[CQ-Contest] Wireless Headphone System

Jim Brown k9yc at audiosystemsgroup.com
Mon Dec 25 13:20:13 EST 2017


Exactly right.  It's also important to realize that the quantity of 
units sold can be a very large component of their cost. The Yamaha CM500 
headset and Koss equivalent are relatively inexpensive because they are 
designed for and sold to a mass market of computer gamers, which is a 
far greater market than hams and audio professionals.  Their production 
quantities are in the hundreds of thousand units.

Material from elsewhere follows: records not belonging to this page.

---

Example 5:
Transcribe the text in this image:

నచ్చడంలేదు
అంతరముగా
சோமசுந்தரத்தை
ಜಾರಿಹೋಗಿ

Roughly 20 years ago, the designer of a VERY sophisticated DSP system 
for large sound systems applied the same principle,  using off-the-shelf 
Ethernet hardware to transport the signals rather than designing their 
own hardware from scratch. That decision drastically reduced the total 
system cost, making it cost effective. The system (called Cobranet) was 
widely used in large scale like stadiums and theme parks (think Disney). 
They weren't using consumer-grade hardware, but rather the pro-grade 
stuff designed for high reliability IT systems. And that decision meant 
that they could use off-the-shelf products to use fiber interconnects.

73, Jim K9YC

On 12/24/2017 5:52 PM, Kelly Taylor wrote:
> True, price isn’t always an accurate indicator of quality, either way. Cheap isn’t necessarily junk and expensive isn’t necessarily quality.
>
> The trick is understanding what you need, what the technical specs are telling you and what potential problems may derive from the design. Without that understanding, you can run into issues no matter how much, or how little, you pay.
>
> Then you decide what trade-offs you’re comfortable making.